Government Spending Should Help Boost Economy Experts Say

Written by on December 30, 2004

By Claudio Mendonca
Government spending and an influx of pharmaceutical-related business is likely to fuel Miami-Dade County’s economy next year, local experts say.

"I am optimistic 2005 is going to be a good year for us," said Bryan Finnie, president and CEO of Miami-Dade Empowerment Trust, an economic development entity.

He said he expects a big year in government spending, especially in building infrastructure and transportation projects.

Mr. Finnie said the county’s half-penny sales tax earmarked for transit improvements – collected since 2003 – should start paying dividends in transportation and workforce expenditures.

The county’s economy also could start to benefit from the sale of $2.9 billion in General Obligation Bonds.

"Moneys stemming from the General Obligation Bonds can be used in the construction of libraries, museums and infrastructure projects," he said. "It also can be allocated to the private sector so businesses such as hospitals can make capital investments."

Mr.

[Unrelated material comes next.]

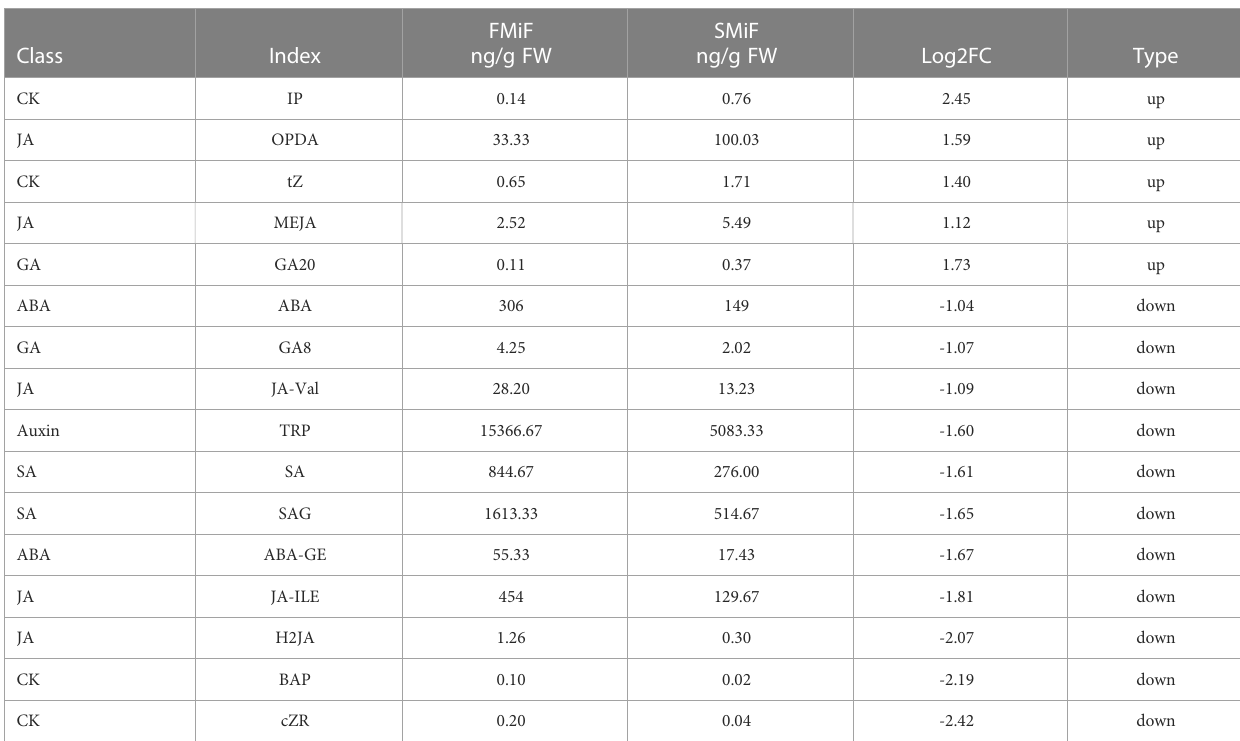
TABLE 1 Differences in hormone content in the comparison of FMiF_vs_SMiF.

Finnie also projected growth in pharmaceutical research, development and manufacturing.

With the interest of multinational companies such as Scripps Research Institute and MediVector, he said, similar industries are making decisions and inquiring about coming to Miami-Dade.

MediVector, a privately held drug development company in Cambridge, MA, is planning a pharmaceutical manufacturing company that would use graduates from the biopharmaceutical training institute to fill positions. The company plans to settle in the Liberty City area of Miami within two years. The industrial park it will call home is expected to provide nearly 1,500 jobs for workers ranging from pharmaceutical researchers to temporary construction workers.

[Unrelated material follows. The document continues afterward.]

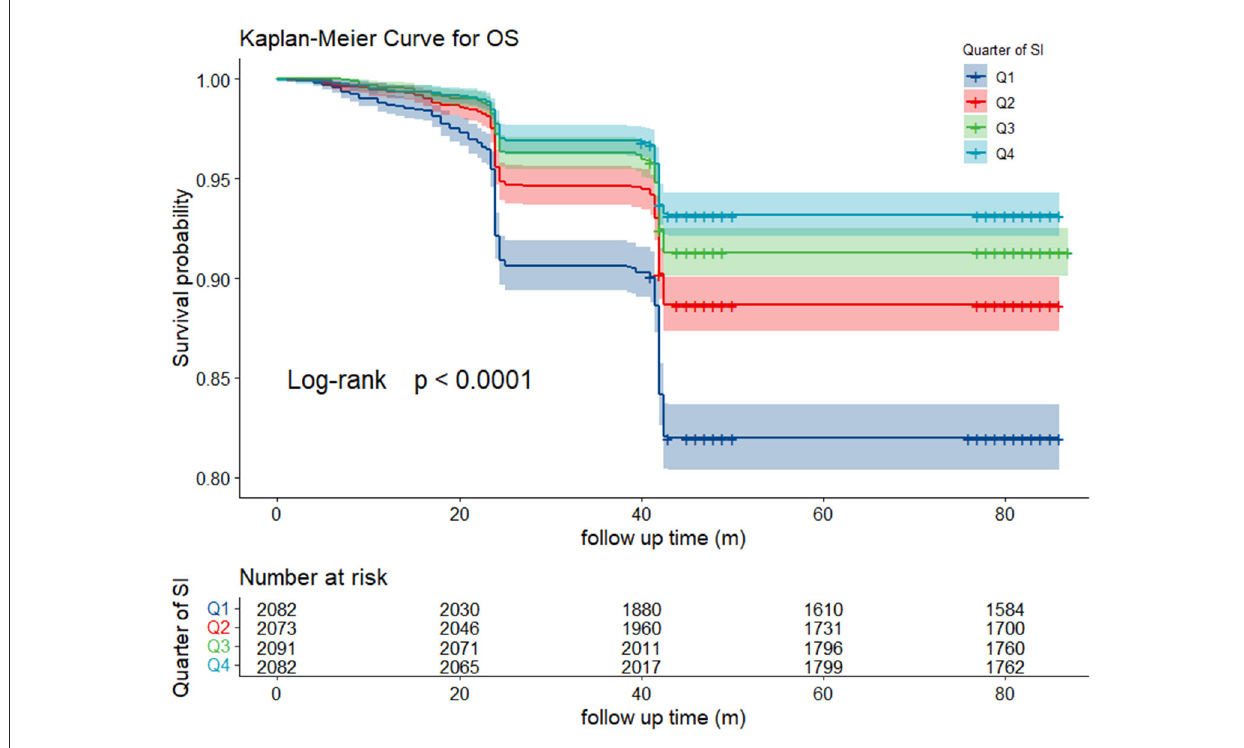
FIGURE2 Kaplan-Meier curve of survival rate among different SI level.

Mr. Finnie said he is confident but cautious about the effect of the national economy on Miami-Dade. In the near future, he said, the county has enough momentum to sustain growth. By 2006, he said, the national scenario of war and the valuation of the dollar could have larger implications on the local economy.

One constant, Mr. Finnie said, is that the local economy will continue to depend on residential development.

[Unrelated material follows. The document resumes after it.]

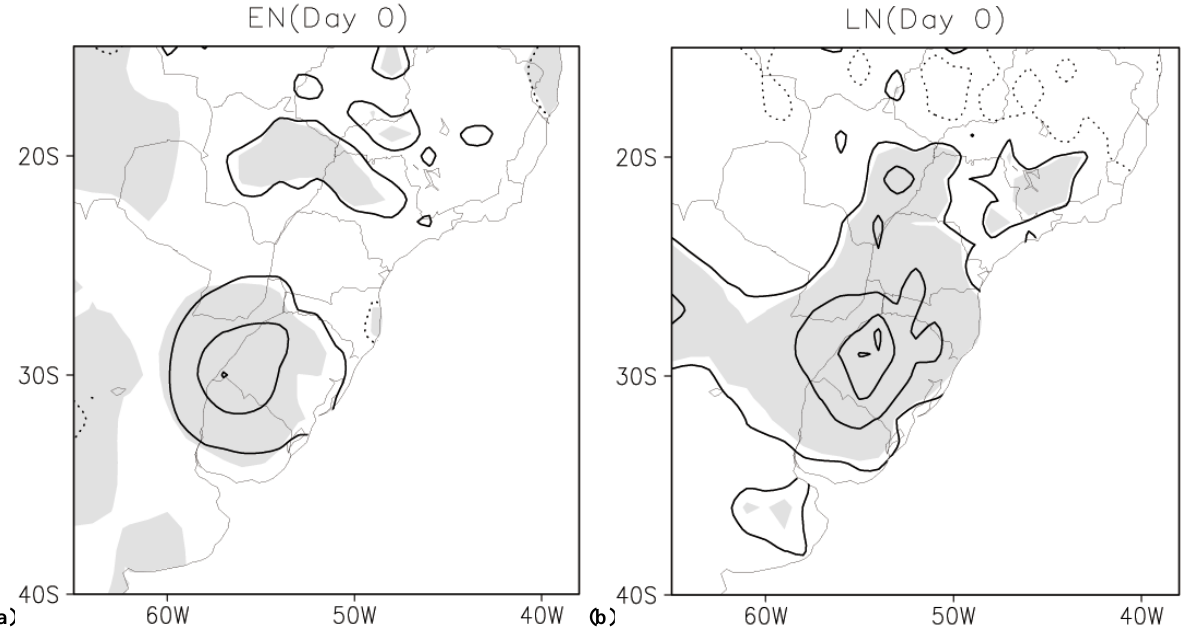
Fig. 3. Precipitation anomaly for DJF of SALLJ composites during their maximum intensity (day 0) for (a) EN and (b) LN years. Contour interval is 2mmday − 1 . Negative contours are dotted and the zero contours are omitted. Areas where the anomalies are statistically significant at the 95% level are shaded in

With millions of real estate dollars still flowing into the area, Mr. Finnie said, he expects construction to grow, especially in southern Miami-Dade.

Consumer confidence is the reason Jaap Donath, vice president of research and strategic planning of the Beacon Council, said he is predicting economic growth in the county.

"Trade has improved, and we have had continued job growth and a decrease in the unemployment rate," he said.

Unemployment numbers for November are down to 5.7% from 6.8% in November 2003.

Mr. Donath said he sees growth in health care, education, government, retail and professional services.

Economists say the weakening of the dollar would be beneficial to the local economy in the short term – especially with euros flowing into the real estate market.

"With the stronger currency, Europeans end up having a 35% discount when purchasing properties," said Tony Villamil, CEO of the Washington Economic Group, a Coral Gables consulting firm.

But if the dollar continues to weaken, he said, the Federal Reserve Bank will have to step in and tighten monetary policy, which could result in continued interest-rate hikes.

"With a gross county product of $72 billion, Miami is very dependent on external factors such as interest and exchange rates," said Mr. Villamil.

Miami’s prosperity, he said, will be dependent on the strength of European and Latin American economies.

He said he expects the US economy to grow 3.5% and the Latin American to expand 4%.

With real estate construction as one of the pillars of the local economy, Mr. Villamil said, Miami is interest-rate sensitive. Though rates will increase, he said, they won’t affect local activity. "Housing might slow down a little," Mr. Villamil said, "but can be offset by stronger Latin American economies."